Moscow and its Iranian protege, the Tudeh Party, have done nothing to discourage the bloody crackdown on the Islamic leftist guerrillas. The Tudeh Party recently issued a statement saying that the execution of several hundred Mujahideen in the past four months for acts of terrorism and ''armed demonstration'' against the regime was justifiable.
And while the West may have been gratified at seeing the decimation of the leadership of the Islamic Republican Party, the Tudeh Party appears to have gained most. This is because the mullahs who have so far been eliminated, by assassination or otherwise, are the ones who might have steered a gradual course of rapprochement with the West, if and when the time was right.
Ayatollah Muhammad Beheshti, for example, had long been suspected of having pro-West sentiments, and it is widely known that he met with American Embassy officials before the hostage crisis began in November 1979. Beheshti himself was not responsible for the embassy takeover.
The man responsible for that was a hard-line strongly anti- Western mullah who was mentor to the students in the embassy throughout the crisis: Hojatolislam Muhammad Musavi Khoeyni. Then an obscure cleric, he has now become a leading figure in the Islamic Republican Party and is deputy speaker in the Iranian Majlis (parliament).
Khoeyni, in fact, belongs to the group of Turkish-speaking hard-liners who are now seen to be controlling the party. At their head is Iran's President: Hojatolislam Sayed Ali Khamenei, who was elected three weeks ago without making a single campaign speech.
The pace of events in Iran over the past few weeks has been so rapid that few observers realized what was happening until Khamenei's election.
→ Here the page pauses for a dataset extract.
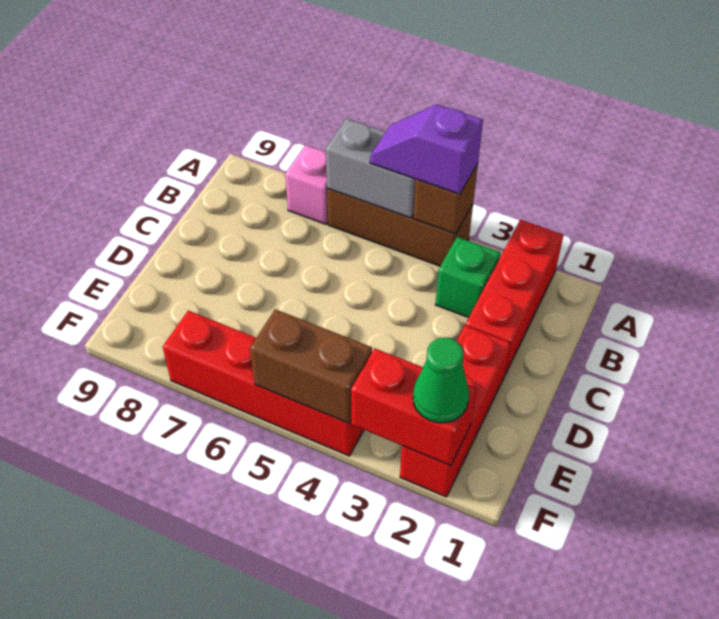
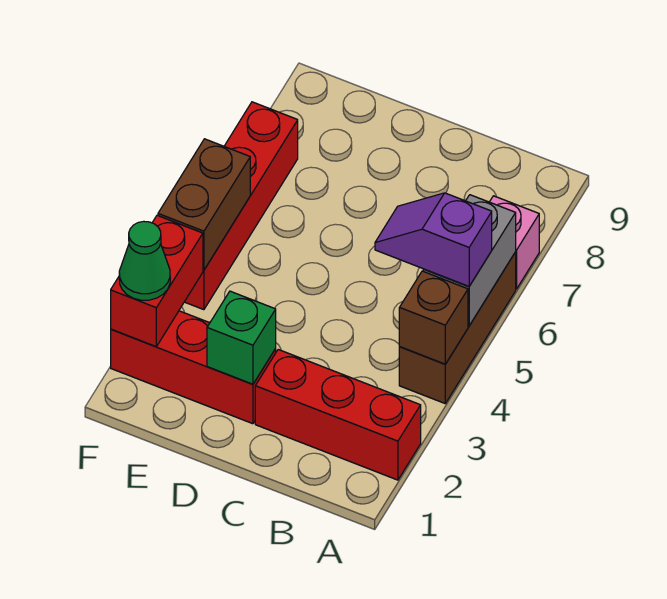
purple slope A4:A5 level 3 top 4 -> purple slope A5:B5 level 3 top A
green brick B3 level 1 -> green brick D2 level 2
Now most of the key positions in Iran's present political system are in the hands of hardliners like Khamenei.
These men include Hojatolislam Hussein Musavi Tabrizi, who took over as the revolutionary prosecutor-general after his predecessor was killed in a bomb blast. Another new leader is Ayatollah Musavi Ardebili who took over Ayatollah Beheshti's job as chief justice. Mir Hossein Musavi has taken the sensitive job of foreign minister.
(One hard-liner, however, Ali Akbar Vellayati, who had been nominated by President Khamenei to be Iran's new prime minister, was rejected by the Majlis Oct. 22.)
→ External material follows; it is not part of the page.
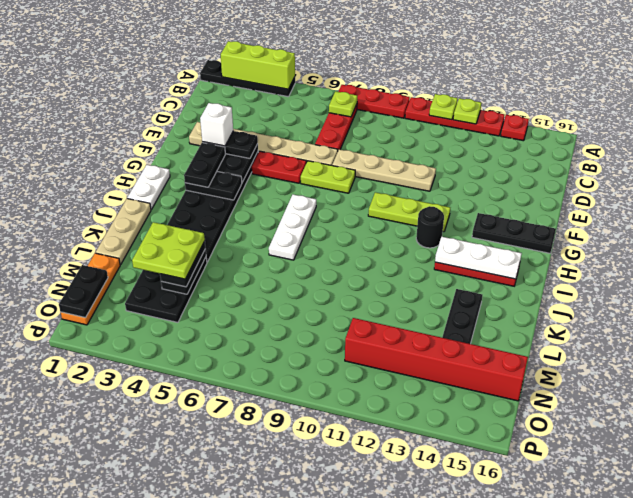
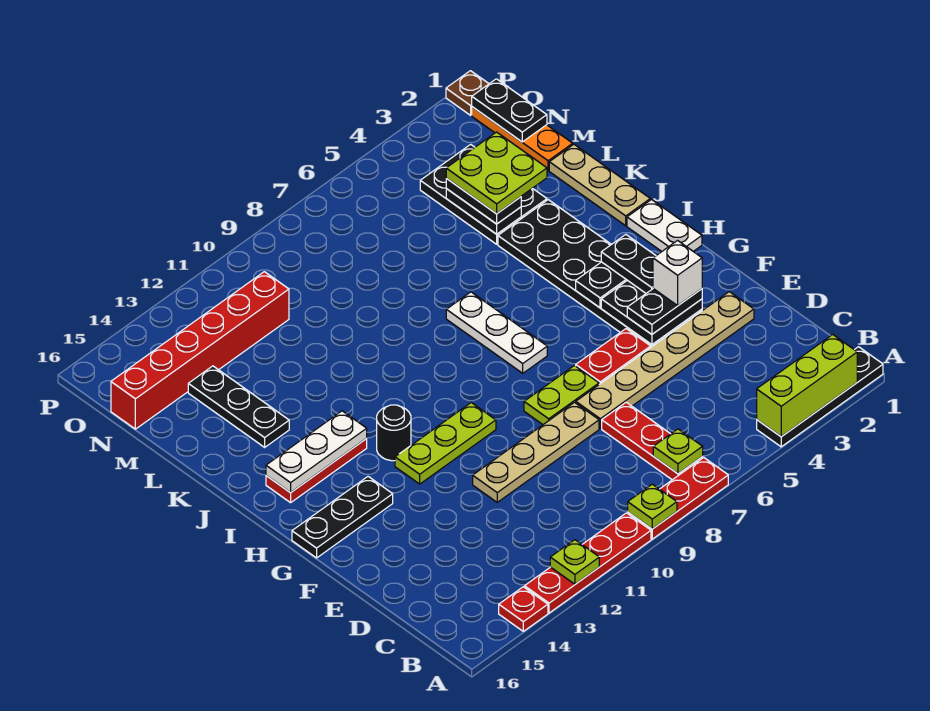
lime plate A11 level 2 -> lime plate A9 level 2
none -> brown plate P1 level 1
One of Foreign Minister Musavi's first official moves was a trip to Libya, obstensibly to attend a Steadfastness and Confrontation Front conference. The Front consists of Arab hardliners Libya, Algeria, Syria, South Yemen, and the Palestine Liberation Organization. It was not lost on informed observers that Libya was the country where President Khamenei received training as a terrorist, and that Mr. Musavi sometimes adds ''Khamenei'' to his name. Both Libya and South Yemen now have embassies in Tehran, something that the ''liberal'' relatively pro-Western government of Mehdi Bazargan did everything to prevent.
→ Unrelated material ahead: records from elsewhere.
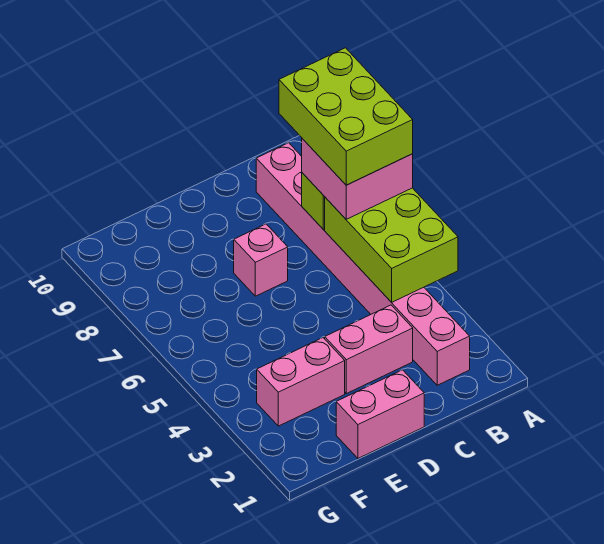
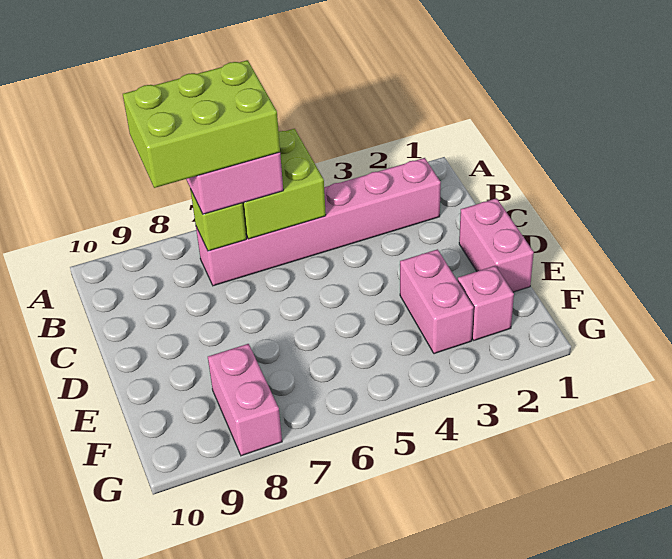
lime brick A4:B6 level 2 -> lime brick A5:B6 level 2
pink brick B2:B9 level 1 -> pink brick B2:B7 level 1
pink brick C3:D3 level 1 -> pink brick F8:G8 level 1
pink brick D7 level 1 -> pink brick F2 level 1

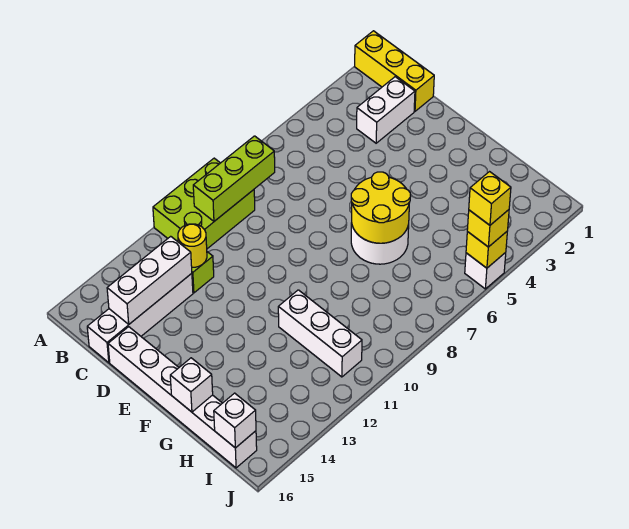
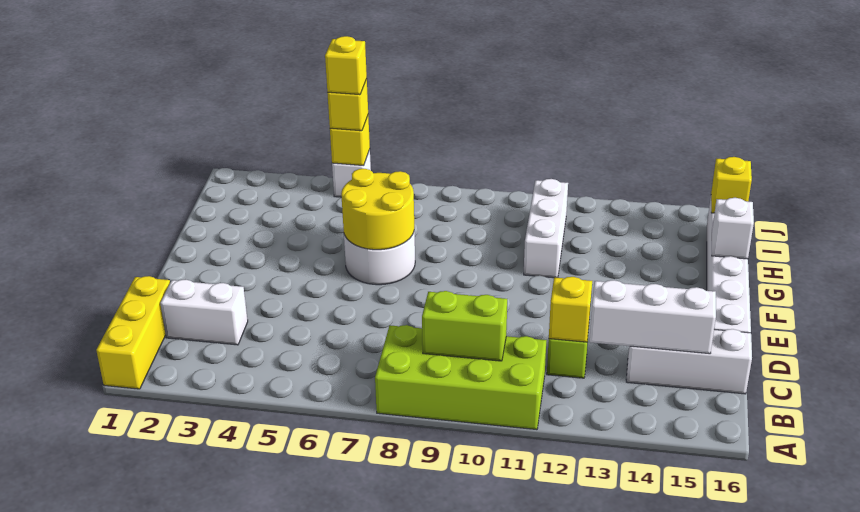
lime brick A9:B11 level 1 -> lime brick A8:B11 level 1
lime brick B8:B10 level 2 -> lime brick B9:B10 level 2
yellow round brick C12 level 2 -> yellow brick C12 level 2
white brick C13:C16 level 1 -> white brick C14:C16 level 1
white brick I16 level 2 -> yellow brick I16 level 2

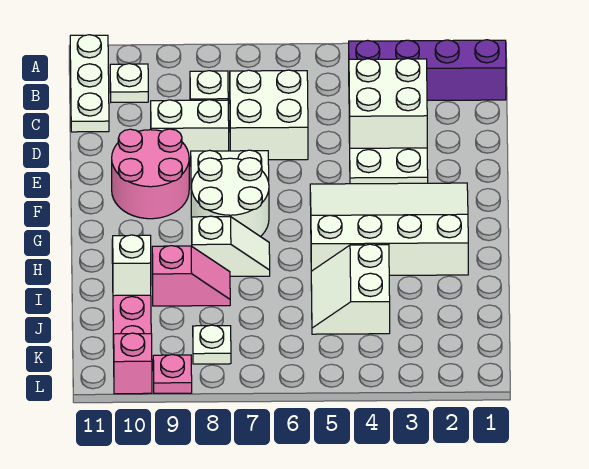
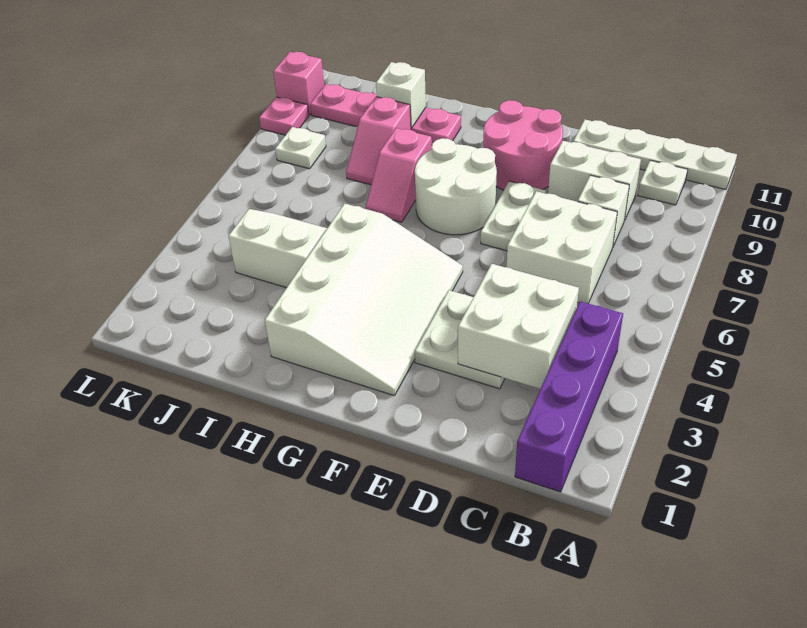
white plate A11:C11 level 1 -> white plate A11:D11 level 1
white brick D8:D9 level 1 -> white brick C9:D9 level 1
white slope H7:H8 level 1 top 8 -> pink slope H7:H8 level 1 top 8

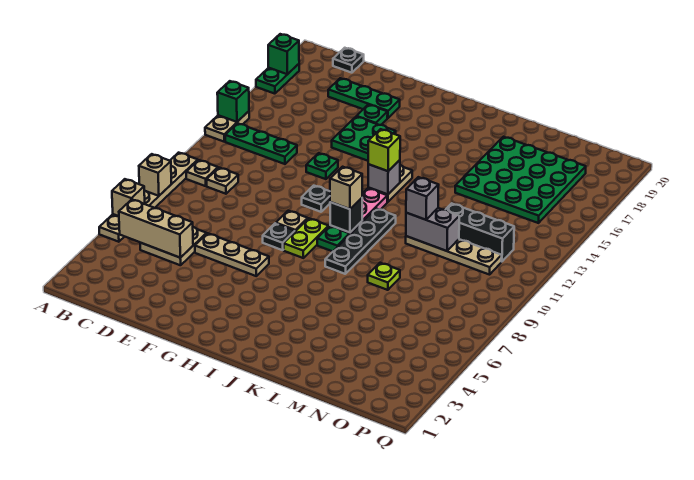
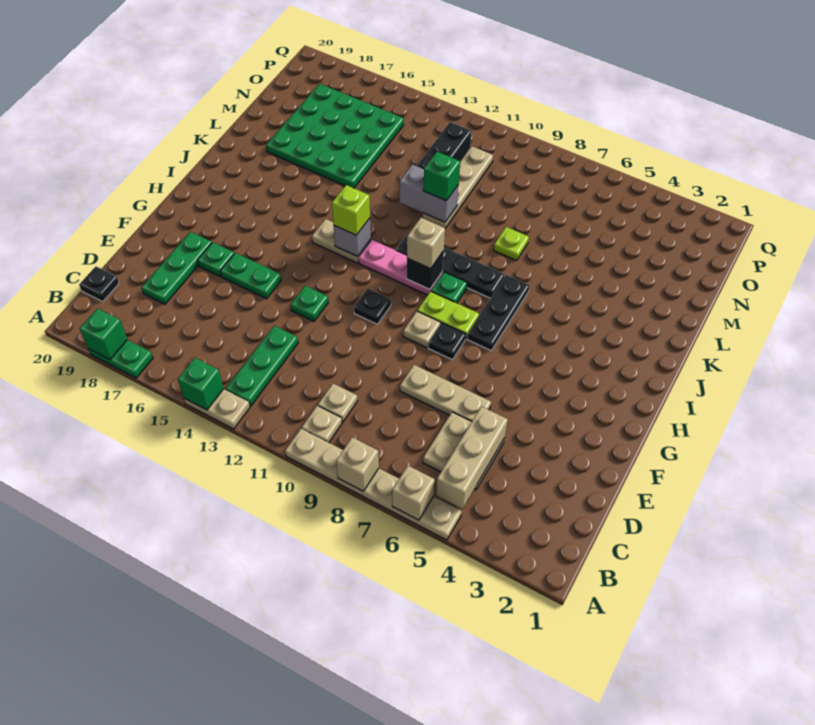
tan plate E6:G6 level 1 -> tan plate E6:E8 level 1
green plate F15:G16 level 1 -> green plate F15:F16 level 1
none -> black plate H7:J7 level 1
grey brick L11:M11 level 2 -> grey brick L11:L12 level 2
grey brick L11 level 3 -> green brick L11 level 3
And while the political maneuvering goes on, so too does the struggle against the Mujahideen - referred to in the official propaganda as ''pro-American hypocrites.''
The guerrillas have suffered heavily over the last four months. There have been at least 2,100 officially acknowledged executions in Iran since June 20. The majority of those shot were Mujahideen e-Khalq guerrillas or their supporters. The regime also claims to have another 8,000 of them in prison, and scores of new arrests are being reported every day.
But, as one Tehran resident contacted by telephone says, perhaps the greatest disappointment suffered by the Islamic leftists is that the general uprising they were expecting from the Iranian public did not materialize.
The reason may be that the general public were too terrified by the fierce reaction to the Mujahideen's attempts to topple the regime.
The atrocities may have something to do with the general character of the Turkish-speaking Azerbaijanis now in power. A harsh people, they have a violent history.
But the struggle can hardly be said to be over. The mullahs have too many opponents waiting in the wings to take them on, even if the Mujahideen are eliminated. Still, in the background, is the Iranian Army now tied up in the war with Iraq.